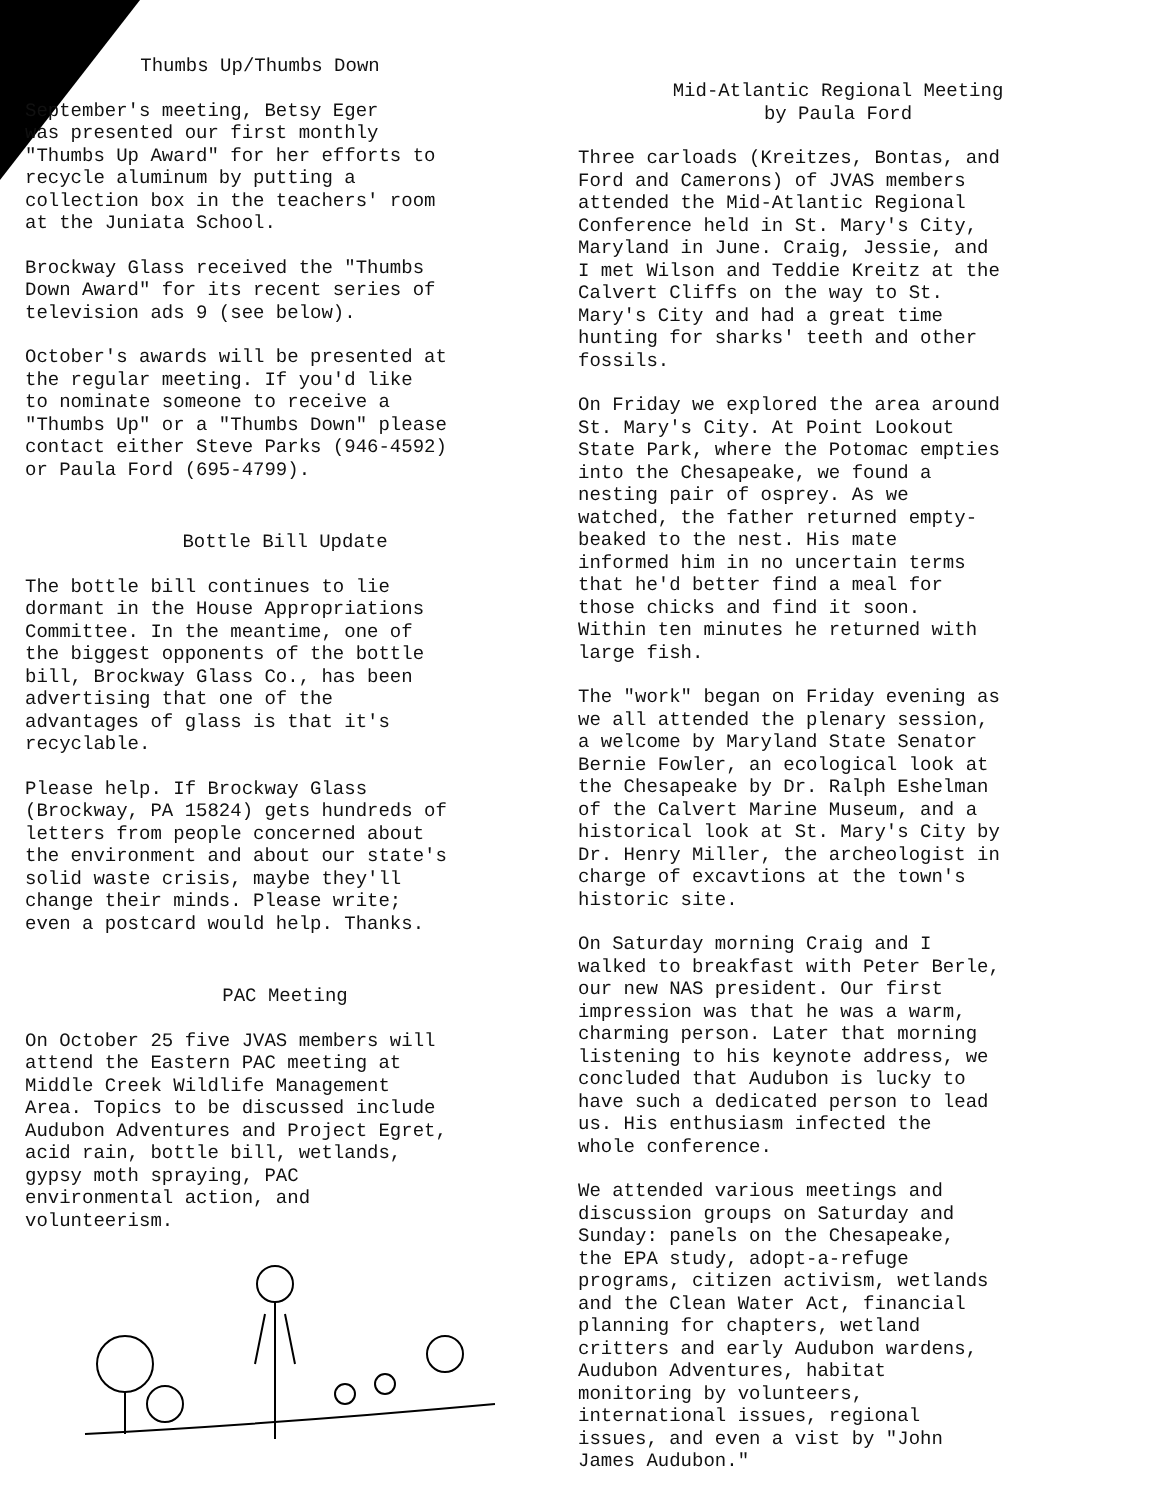Thumbs Up/Thumbs Down
September's meeting, Betsy Eger was presented our first monthly "Thumbs Up Award" for her efforts to recycle aluminum by putting a collection box in the teachers' room at the Juniata School.
Brockway Glass received the "Thumbs Down Award" for its recent series of television ads 9 (see below).
October's awards will be presented at the regular meeting. If you'd like to nominate someone to receive a "Thumbs Up" or a "Thumbs Down" please contact either Steve Parks (946-4592) or Paula Ford (695-4799).
Bottle Bill Update
The bottle bill continues to lie dormant in the House Appropriations Committee. In the meantime, one of the biggest opponents of the bottle bill, Brockway Glass Co., has been advertising that one of the advantages of glass is that it's recyclable.
Please help. If Brockway Glass (Brockway, PA 15824) gets hundreds of letters from people concerned about the environment and about our state's solid waste crisis, maybe they'll change their minds. Please write; even a postcard would help. Thanks.
PAC Meeting
On October 25 five JVAS members will attend the Eastern PAC meeting at Middle Creek Wildlife Management Area. Topics to be discussed include Audubon Adventures and Project Egret, acid rain, bottle bill, wetlands, gypsy moth spraying, PAC environmental action, and volunteerism.
Mid-Atlantic Regional Meeting
by Paula Ford
Three carloads (Kreitzes, Bontas, and Ford and Camerons) of JVAS members attended the Mid-Atlantic Regional Conference held in St. Mary's City, Maryland in June. Craig, Jessie, and I met Wilson and Teddie Kreitz at the Calvert Cliffs on the way to St. Mary's City and had a great time hunting for sharks' teeth and other fossils.
On Friday we explored the area around St. Mary's City. At Point Lookout State Park, where the Potomac empties into the Chesapeake, we found a nesting pair of osprey. As we watched, the father returned empty- beaked to the nest. His mate informed him in no uncertain terms that he'd better find a meal for those chicks and find it soon. Within ten minutes he returned with large fish.
The "work" began on Friday evening as we all attended the plenary session, a welcome by Maryland State Senator Bernie Fowler, an ecological look at the Chesapeake by Dr. Ralph Eshelman of the Calvert Marine Museum, and a historical look at St. Mary's City by Dr. Henry Miller, the archeologist in charge of excavtions at the town's historic site.
On Saturday morning Craig and I walked to breakfast with Peter Berle, our new NAS president. Our first impression was that he was a warm, charming person. Later that morning listening to his keynote address, we concluded that Audubon is lucky to have such a dedicated person to lead us. His enthusiasm infected the whole conference.
We attended various meetings and discussion groups on Saturday and Sunday: panels on the Chesapeake, the EPA study, adopt-a-refuge programs, citizen activism, wetlands and the Clean Water Act, financial planning for chapters, wetland critters and early Audubon wardens, Audubon Adventures, habitat monitoring by volunteers, international issues, regional issues, and even a vist by "John James Audubon."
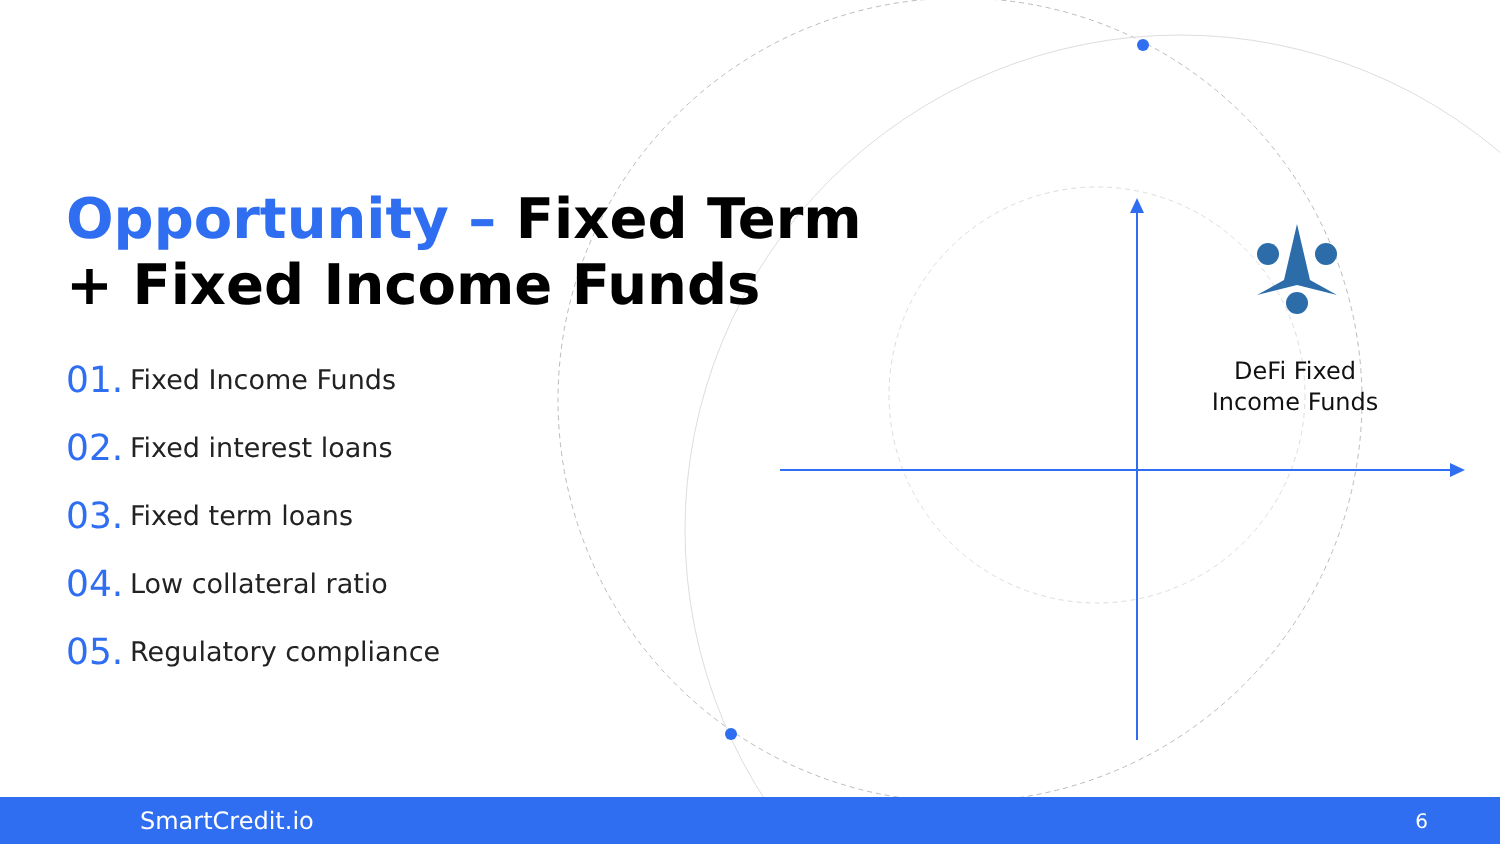Opportunity – Fixed Term
+ Fixed Income Funds
01. Fixed Income Funds
02. Fixed interest loans
03. Fixed term loans
04. Low collateral ratio
05. Regulatory compliance
DeFi Fixed
Income Funds
SmartCredit.io 6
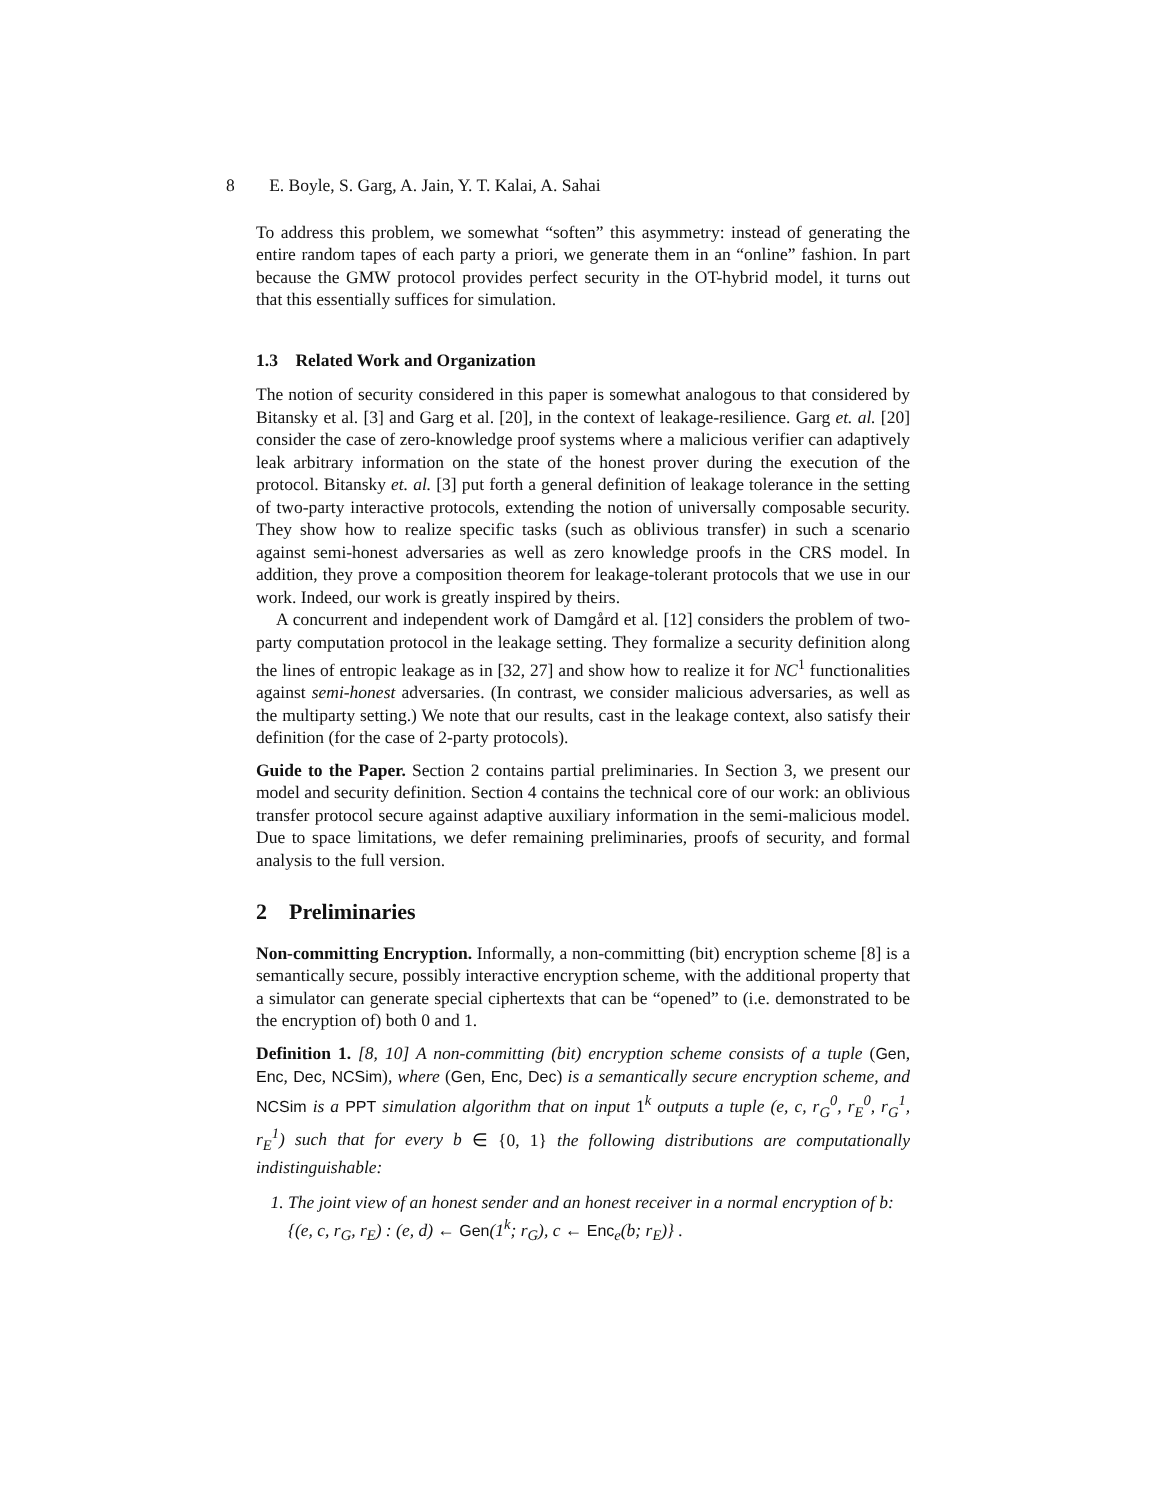8 E. Boyle, S. Garg, A. Jain, Y. T. Kalai, A. Sahai
To address this problem, we somewhat “soften” this asymmetry: instead of generating the entire random tapes of each party a priori, we generate them in an “online” fashion. In part because the GMW protocol provides perfect security in the OT-hybrid model, it turns out that this essentially suffices for simulation.
1.3 Related Work and Organization
The notion of security considered in this paper is somewhat analogous to that considered by Bitansky et al. [3] and Garg et al. [20], in the context of leakage-resilience. Garg et. al. [20] consider the case of zero-knowledge proof systems where a malicious verifier can adaptively leak arbitrary information on the state of the honest prover during the execution of the protocol. Bitansky et. al. [3] put forth a general definition of leakage tolerance in the setting of two-party interactive protocols, extending the notion of universally composable security. They show how to realize specific tasks (such as oblivious transfer) in such a scenario against semi-honest adversaries as well as zero knowledge proofs in the CRS model. In addition, they prove a composition theorem for leakage-tolerant protocols that we use in our work. Indeed, our work is greatly inspired by theirs.
A concurrent and independent work of Damgård et al. [12] considers the problem of two-party computation protocol in the leakage setting. They formalize a security definition along the lines of entropic leakage as in [32, 27] and show how to realize it for NC<sup>1</sup> functionalities against semi-honest adversaries. (In contrast, we consider malicious adversaries, as well as the multiparty setting.) We note that our results, cast in the leakage context, also satisfy their definition (for the case of 2-party protocols).
Guide to the Paper. Section 2 contains partial preliminaries. In Section 3, we present our model and security definition. Section 4 contains the technical core of our work: an oblivious transfer protocol secure against adaptive auxiliary information in the semi-malicious model. Due to space limitations, we defer remaining preliminaries, proofs of security, and formal analysis to the full version.
2 Preliminaries
Non-committing Encryption. Informally, a non-committing (bit) encryption scheme [8] is a semantically secure, possibly interactive encryption scheme, with the additional property that a simulator can generate special ciphertexts that can be “opened” to (i.e. demonstrated to be the encryption of) both 0 and 1.
Definition 1. [8, 10] A non-committing (bit) encryption scheme consists of a tuple (Gen, Enc, Dec, NCSim), where (Gen, Enc, Dec) is a semantically secure encryption scheme, and NCSim is a PPT simulation algorithm that on input 1<sup>k</sup> outputs a tuple (e, c, r<sub>G</sub><sup>0</sup>, r<sub>E</sub><sup>0</sup>, r<sub>G</sub><sup>1</sup>, r<sub>E</sub><sup>1</sup>) such that for every b ∈ {0, 1} the following distributions are computationally indistinguishable:
1. The joint view of an honest sender and an honest receiver in a normal encryption of b: {(e, c, r<sub>G</sub>, r<sub>E</sub>) : (e, d) ← Gen(1<sup>k</sup>; r<sub>G</sub>), c ← Enc<sub>e</sub>(b; r<sub>E</sub>)} .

* * *

▸ What this task involves:
Count each line of the data where the word "somewhat" appears, then reply with the total only.

▸ Answer:
2